Considérant que de telles annonces dépassent le stade du simple slogan et s'inscrivent au contraire dans le cadre d'une prestation particulièrement coûteuse, l'annonceur se faisant fort d'exécuter sa promesse grâce à son réseau d'entreprises partenaires dont il s'enorgueillissait ;
Considérant que c'est en vain que M. P s'abrite derrière les clauses du contrat relatives à la proposition d'emploi, n'hésitant pas à affirmer que toutes ses offres étaient sérieuses et que le refus d'obtention de l'emploi était imputable au seul stagiaire ;
Considérant en effet qu'en prévoyant dans le contrat que tout entretien préalable à une embauche équivalait à une proposition d'emploi puisque le stagiaire sera de ce fait considéré comme ayant le profil correspondant au poste de travail offert par l'entreprise, l'E s'exonérerait en réalité de son obligation relative à l'emploi " garanti " puis " proposé ".
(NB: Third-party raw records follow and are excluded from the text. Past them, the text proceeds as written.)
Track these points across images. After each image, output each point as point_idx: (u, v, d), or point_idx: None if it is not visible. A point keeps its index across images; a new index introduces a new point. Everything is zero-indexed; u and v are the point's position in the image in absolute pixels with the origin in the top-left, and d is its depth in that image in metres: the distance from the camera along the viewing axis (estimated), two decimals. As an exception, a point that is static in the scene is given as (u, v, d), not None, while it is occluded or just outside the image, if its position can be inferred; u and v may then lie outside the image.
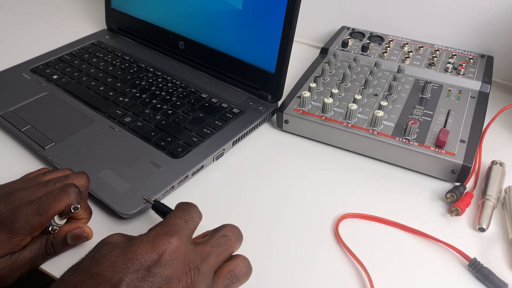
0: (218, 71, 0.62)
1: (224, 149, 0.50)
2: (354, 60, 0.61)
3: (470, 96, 0.55)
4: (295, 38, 0.53)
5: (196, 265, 0.30)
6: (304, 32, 0.77)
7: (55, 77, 0.62)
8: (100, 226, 0.42)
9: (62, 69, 0.63)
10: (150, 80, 0.61)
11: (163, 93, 0.58)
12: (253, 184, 0.48)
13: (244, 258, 0.34)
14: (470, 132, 0.49)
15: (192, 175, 0.47)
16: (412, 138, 0.48)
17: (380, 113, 0.49)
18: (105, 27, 0.77)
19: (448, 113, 0.52)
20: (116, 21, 0.74)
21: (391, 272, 0.39)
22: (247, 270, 0.33)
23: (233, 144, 0.52)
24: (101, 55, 0.67)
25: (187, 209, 0.33)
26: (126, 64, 0.65)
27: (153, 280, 0.28)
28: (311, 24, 0.76)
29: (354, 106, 0.50)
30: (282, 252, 0.41)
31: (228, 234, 0.33)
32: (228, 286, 0.32)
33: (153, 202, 0.40)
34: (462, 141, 0.48)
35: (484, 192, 0.45)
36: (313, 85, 0.54)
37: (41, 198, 0.36)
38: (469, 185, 0.47)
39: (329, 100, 0.52)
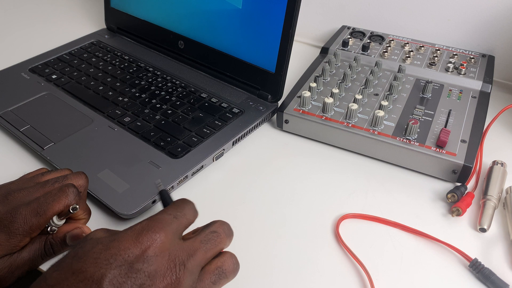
0: (218, 70, 0.61)
1: (224, 149, 0.50)
2: (354, 60, 0.60)
3: (471, 96, 0.55)
4: (295, 38, 0.53)
5: (182, 261, 0.29)
6: (304, 32, 0.76)
7: (54, 76, 0.62)
8: (99, 227, 0.41)
9: (61, 69, 0.63)
10: (150, 79, 0.61)
11: (162, 93, 0.58)
12: (253, 184, 0.48)
13: (232, 254, 0.33)
14: (471, 132, 0.49)
15: (192, 175, 0.47)
16: (413, 138, 0.48)
17: (380, 113, 0.49)
18: (104, 26, 0.76)
19: (449, 113, 0.52)
20: (116, 21, 0.74)
21: (391, 272, 0.39)
22: (235, 266, 0.33)
23: (233, 144, 0.52)
24: (100, 55, 0.67)
25: (181, 206, 0.33)
26: (126, 64, 0.65)
27: (136, 276, 0.27)
28: (311, 24, 0.76)
29: (354, 106, 0.50)
30: (282, 252, 0.40)
31: (218, 230, 0.32)
32: (215, 283, 0.31)
33: (161, 188, 0.38)
34: (463, 141, 0.47)
35: (485, 192, 0.45)
36: (313, 84, 0.54)
37: (39, 199, 0.36)
38: (470, 185, 0.47)
39: (329, 100, 0.51)
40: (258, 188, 0.47)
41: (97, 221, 0.42)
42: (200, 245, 0.31)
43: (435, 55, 0.61)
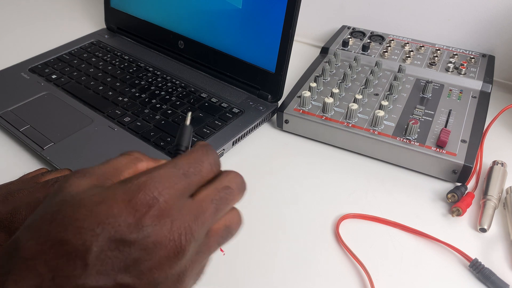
0: (218, 70, 0.61)
1: (224, 149, 0.50)
2: (354, 60, 0.60)
3: (471, 96, 0.55)
4: (295, 38, 0.53)
5: (187, 228, 0.23)
6: (304, 31, 0.76)
7: (54, 76, 0.61)
8: None
9: (61, 69, 0.63)
10: (150, 79, 0.61)
11: (162, 93, 0.58)
12: (253, 184, 0.48)
13: (237, 209, 0.28)
14: (471, 132, 0.48)
15: (192, 175, 0.47)
16: (413, 138, 0.48)
17: (380, 113, 0.49)
18: (104, 26, 0.76)
19: (449, 113, 0.52)
20: (115, 21, 0.74)
21: (391, 272, 0.39)
22: (240, 221, 0.28)
23: (233, 144, 0.52)
24: (100, 55, 0.67)
25: (199, 159, 0.25)
26: (126, 64, 0.65)
27: (129, 250, 0.21)
28: (311, 23, 0.76)
29: (354, 106, 0.50)
30: (282, 252, 0.40)
31: (231, 185, 0.26)
32: (220, 243, 0.26)
33: (188, 124, 0.30)
34: (463, 141, 0.47)
35: (485, 192, 0.44)
36: (313, 84, 0.54)
37: (39, 199, 0.36)
38: (470, 185, 0.47)
39: (329, 100, 0.51)
40: (258, 188, 0.47)
41: (97, 221, 0.42)
42: (211, 205, 0.25)
43: (435, 55, 0.61)
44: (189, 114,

Que la déposition de M. Masson, gérant de la société FIJ (D 955) démontre que les stagiaires ne correspondaient pas à ce que recherchait l'employeur ; qu'en ce qui concerne, sur les 9 stagiaires de l'E recrutés par lui avant mars 1990, un seul constituait un bon élément, quatre avaient donné leur démission et trois avaient été licenciés, le dernier étant en arrêt pour accident ;
Que les dires de M. Masson sont confirmés par les déclarations de M. Pasco gérant de la société CID Éditions à St Herblain (D 286) qui a recruté 2 candidats sur une dizaine proposée et M. Frein, inspecteur d'assurances du groupe La Mondiale à Nantes (D 288) qui, lui, a engagé deux candidats sur une vingtaine ;
Que cependant, en présentant aux employeurs des stagiaires n'ayant pas le profil recherché, l'E prétendait ainsi leur imputer la responsabilité du non-recrutement.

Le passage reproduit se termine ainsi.